As someone who has often rented cars while on business trips I warn you - NEVER buy a used car from a rental outfit.
All rental cars are off-road vehicles.
According to this, it's mostly a negotiating ploy on the part of the contractor:
http://www.streetsblog.org/2009/02/12/reports-of-velibs-demise-greatly-exaggerated/
Unless bikes are being stolen directly from the racks, they must be stolen from riders who've checked them out and locked them (or just left them) somewhere outside an official rack. But these renters have put down a deposit on their credit card and can be charged for the lost/stolen bike.
Vandalism of bikes in racks, though, as well as careless use and mounting repair problems, I believe. And this set of problems is more interesting (from the Wiki):
So nobody wants to ride the heavy, clunk things uphill -- duh. And often there's no bike when you need one, and no place to park a bike when you arrive -- and to prevent this from becoming a huge problem, Velib has to truck bikes around from station to station during the night. Which still doesn't make a lot of sense--after all, the excess bikes on the periphery at night are going to be needed the next morning. Sounds to me like they just need a lot more total rack spaces than bikes.

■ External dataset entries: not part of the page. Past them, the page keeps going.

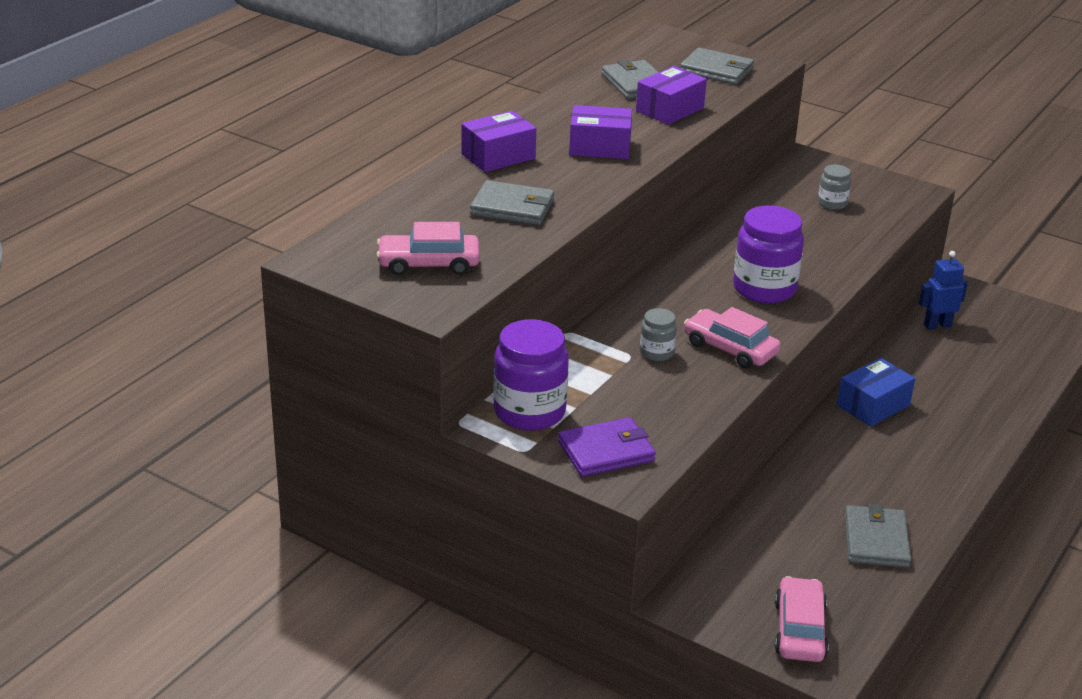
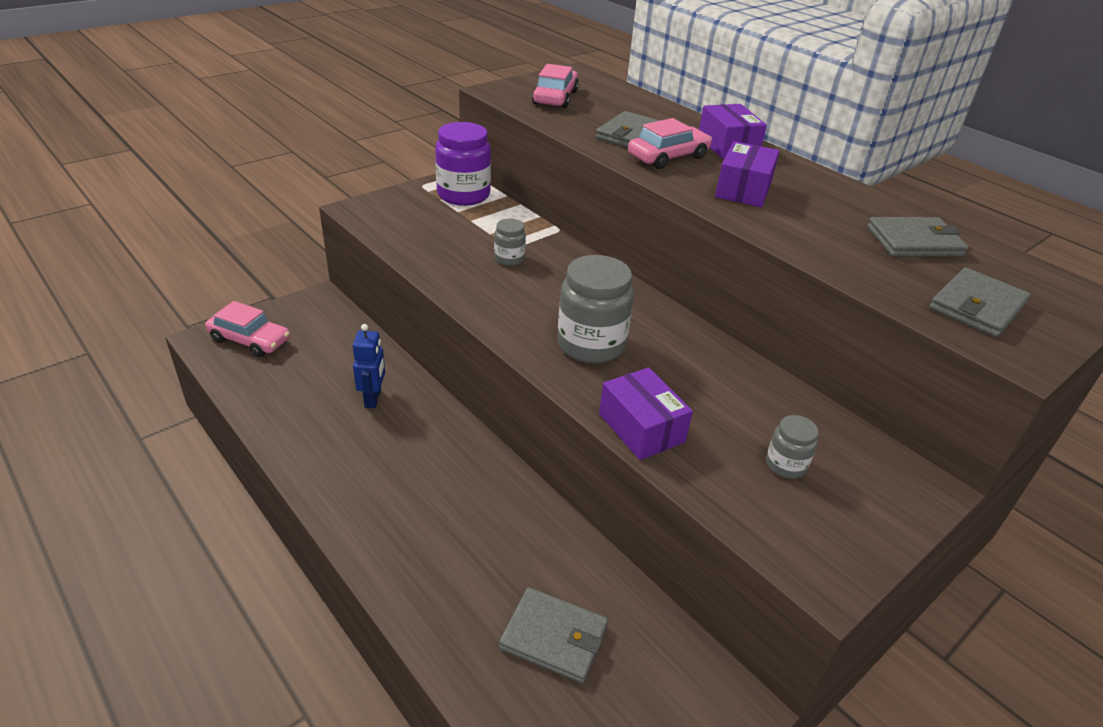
camera: 105 degrees right, 5 degrees up
purple wallet [558,417,656,477] -> none
purple box [636,66,707,125] -> purple box moved to [599,367,693,460]
pink car [684,307,781,369] -> pink car moved to [628,118,712,169]
purple jar [733,205,804,303] -> grey jar [557,255,634,364]
blue box [837,358,915,426] -> none
grey wallet [845,504,911,568] -> grey wallet moved to [499,587,608,683]
blue robot [919,251,968,330] -> blue robot moved to [353,324,385,408]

Will they get all this sorted enough to keep a system that makes money and provides rental bikes at a price people are willing to pay? Or will it ultimately fail? Too early to tell (though I think I'd bet on failure eventually -- or, rather, a large, ongoing public subsidy).
But in any case, it doesn't seem to have much to do with the tragedy of the commons. And there's no good reason for libertarians to have a knee-jerk negative reaction -- especially if it remains a private company trying to provide an innovative service and turn a profit. It would be much better, of course, not to have the stupid arrangement where the company's revenue comes from city provided advertising space while the city gets the bike rental (what a ridiculous scheme), but still.
I'm wondering about all the positive effects people claim in the article. (I mean, of course they do, because government programs are NEVER failures according to their sponsors.) Their metrics for "success" seem to be "people are riding the bikes! and buying their own!" Well, that's nice, but if the city were to put out piles of big-screen plasma TVs and people took them and used them, it would be a "success" by the same measure, but I don't think anyone would actually call it useful. I'd have used metrics like: is the air less polluted? are there fewer or less severe traffic accidents? But nobody seems interested in metrics like that.
BTW, as a New York City resident, the last freakin' thing I want is more bikes on the street.
Checking for more information about the program, I found this on Wikipedia: "The price per bicycle has been variously stated as US$1,300 (if provided by JCDecaux)[2], EUR300[3], or US$3,460[4] apiece. They are three-speed bicycles..."
At least $1300 for a three-speed? Government at work...
That is some great insight, lukas.
No kidding. No government program can be fully understood until all the kickbacks and brother-in-law deals are in plain view.
The Reason crowd should be careful about directing people to read up on problems of the commons, collective action problems, etc...
(And now, ladies and gentlemen, you know why Chicago and Paris are sister cities.)
I'm not sure if this is relavant, but JCDeaux somehow managed to win a bus stop billboard concession in Chicago, also.